_TASK REQUIREMENTS_
Show all lines containing "espacio" from the data below.

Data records
----

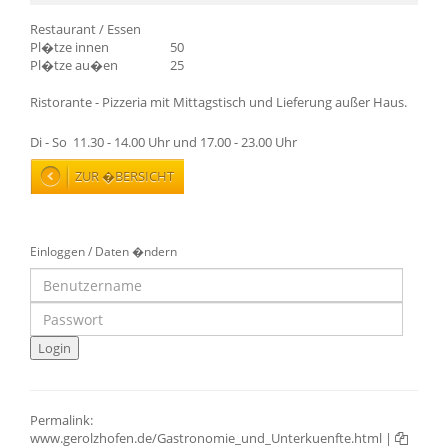
Restaurant / Essen
Pl�tze innen
50
Pl�tze au�en
25
Ristorante - Pizzeria mit Mittagstisch und Lieferung außer Haus.
Di - So 11.30 - 14.00 Uhr und 17.00 - 23.00 Uhr
ZUR �BERSICHT
Einloggen / Daten �ndern
Permalink:
www.gerolzhofen.de/Gastronomie_und_Unterkuenfte.html
|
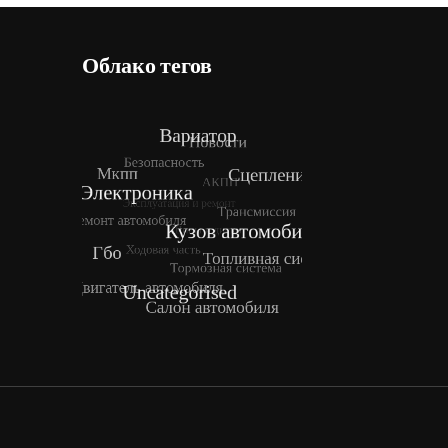
Облако тегов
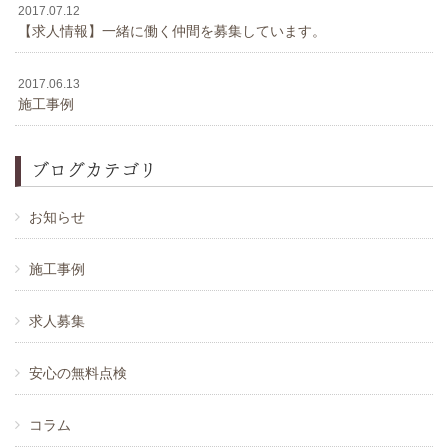
2017.07.12
【求人情報】一緒に働く仲間を募集しています。
2017.06.13
施工事例
ブログカテゴリ
お知らせ
施工事例
求人募集
安心の無料点検
コラム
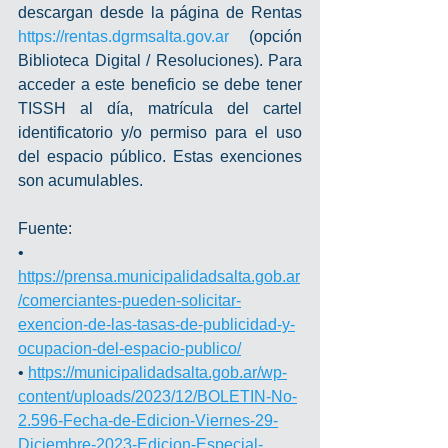
descargan desde la página de Rentas 
https://rentas.dgrmsalta.gov.ar
 (opción 
Biblioteca Digital / Resoluciones). Para 
acceder a este beneficio se debe tener 
TISSH al día, matrícula del cartel 
identificatorio y/o permiso para el uso 
del espacio público. Estas exenciones 
son acumulables.
Fuente: 
• 
https://prensa.municipalidadsalta.gob.ar
/comerciantes-pueden-solicitar-
exencion-de-las-tasas-de-publicidad-y-
ocupacion-del-espacio-publico/
• 
https://municipalidadsalta.gob.ar/wp-
content/uploads/2023/12/BOLETIN-No-
2.596-Fecha-de-Edicion-Viernes-29-
Diciembre-2023-Edicion-Especial-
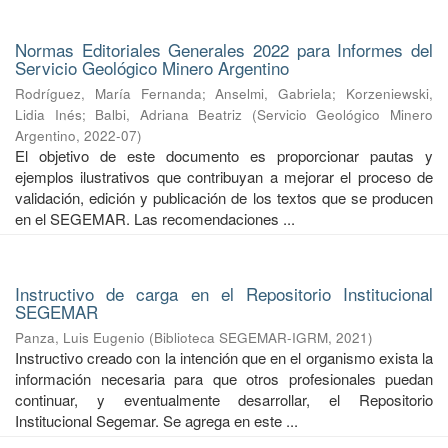
Normas Editoriales Generales 2022 para Informes del
Servicio Geológico Minero Argentino
Rodríguez, María Fernanda
;
Anselmi, Gabriela
;
Korzeniewski,
Lidia Inés
;
Balbi, Adriana Beatriz
(
Servicio Geológico Minero
Argentino
,
2022-07
)
El objetivo de este documento es proporcionar pautas y
ejemplos ilustrativos que contribuyan a mejorar el proceso de
validación, edición y publicación de los textos que se producen
en el SEGEMAR. Las recomendaciones ...
Instructivo de carga en el Repositorio Institucional
SEGEMAR
Panza, Luis Eugenio
(
Biblioteca SEGEMAR-IGRM
,
2021
)
Instructivo creado con la intención que en el organismo exista la
información necesaria para que otros profesionales puedan
continuar, y eventualmente desarrollar, el Repositorio
Institucional Segemar. Se agrega en este ...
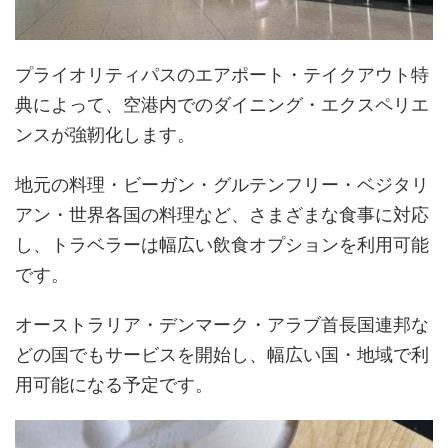
プライオリティパスのエアポート・テイクアウト特
典によって、空港内でのダイニング・エクスペリエ
ンスが強靭化します。
地元の料理・ビーガン・グルテンフリー・ベジタリ
アン・世界各国の料理など、さまざまな食事に対応
し、トラベラーは幅広い飲食オプションを利用可能
です。
オーストラリア・デンマーク・アラブ首長国連邦な
どの国でもサービスを開始し、幅広い国・地域で利
用可能になる予定です。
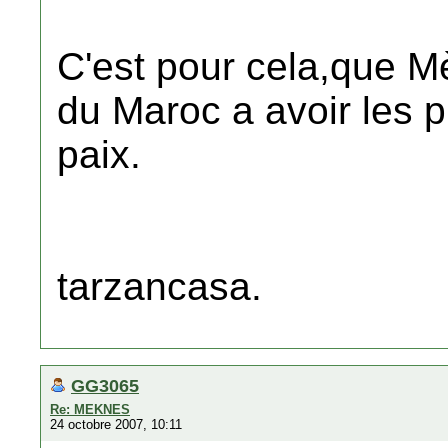
C'est pour cela,que Mè
du Maroc a avoir les p
paix.
tarzancasa.
GG3065
Re: MEKNES
24 octobre 2007, 10:11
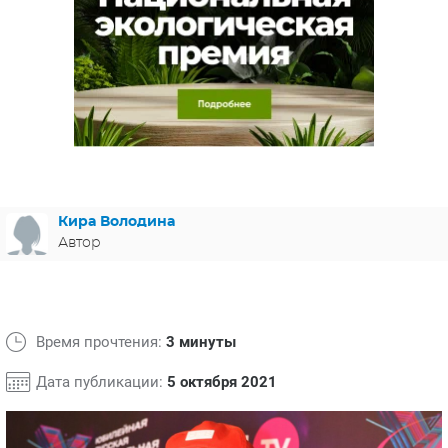
ЯПОНИЯ
СВЕТСКИЕ НОВОСТИ
МЕЛОДРАМЫ
ИСПАНИЯ
ТЕСТЫ
ФРАНЦИЯ
СПОЙЛЕРЫ ИЗ СЕРИАЛОВ
ГЕРМАНИЯ
Кира Володина
Автор
Время прочтения:
3 минуты
Дата публикации:
5 октября 2021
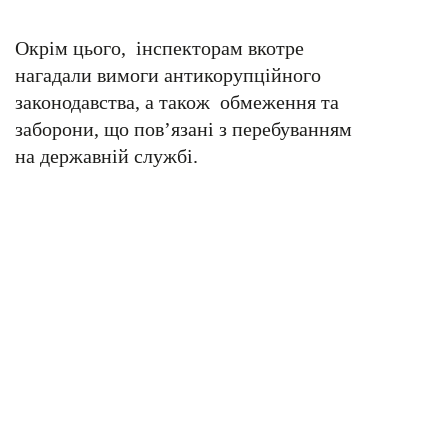
Окрім цього, інспекторам вкотре
нагадали вимоги антикорупційного
законодавства, а також обмеження та
заборони, що пов’язані з перебуванням
на державній службі.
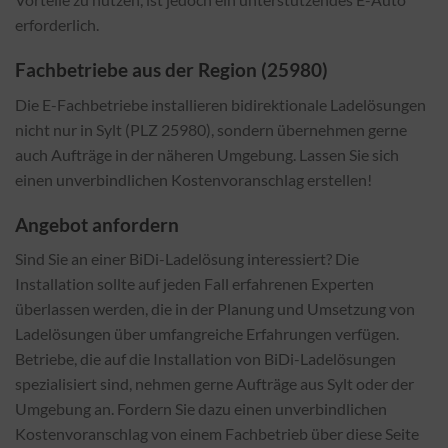
erforderlich.
Fachbetriebe aus der Region (25980)
Die E-Fachbetriebe installieren bidirektionale Ladelösungen
nicht nur in Sylt (PLZ 25980), sondern übernehmen gerne
auch Aufträge in der näheren Umgebung. Lassen Sie sich
einen unverbindlichen Kostenvoranschlag erstellen!
Angebot anfordern
Sind Sie an einer BiDi-Ladelösung interessiert? Die
Installation sollte auf jeden Fall erfahrenen Experten
überlassen werden, die in der Planung und Umsetzung von
Ladelösungen über umfangreiche Erfahrungen verfügen.
Betriebe, die auf die Installation von BiDi-Ladelösungen
spezialisiert sind, nehmen gerne Aufträge aus Sylt oder der
Umgebung an. Fordern Sie dazu einen unverbindlichen
Kostenvoranschlag von einem Fachbetrieb über diese Seite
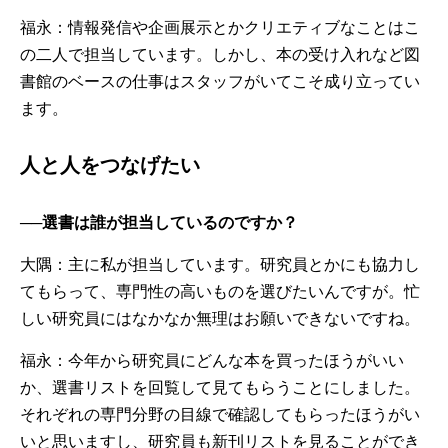
福永：情報発信や企画展示とかクリエティブなことはこ
の二人で担当しています。しかし、本の受け入れなど図
書館のベースの仕事はスタッフがいてこそ成り立ってい
ます。
人と人をつなげたい
──選書は誰が担当しているのですか？
大隅：主に私が担当しています。研究員とかにも協力し
てもらって、専門性の高いものを選びたいんですが。忙
しい研究員にはなかなか無理はお願いできないですね。
福永：今年から研究員にどんな本を買ったほうがいい
か、選書リストを回覧して見てもらうことにしました。
それぞれの専門分野の目線で確認してもらったほうがい
いと思いますし、研究員も新刊リストを見ることができ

----

_ANSWER AREA_
del espacio público. Estas exenciones 
ocupacion-del-espacio-publico/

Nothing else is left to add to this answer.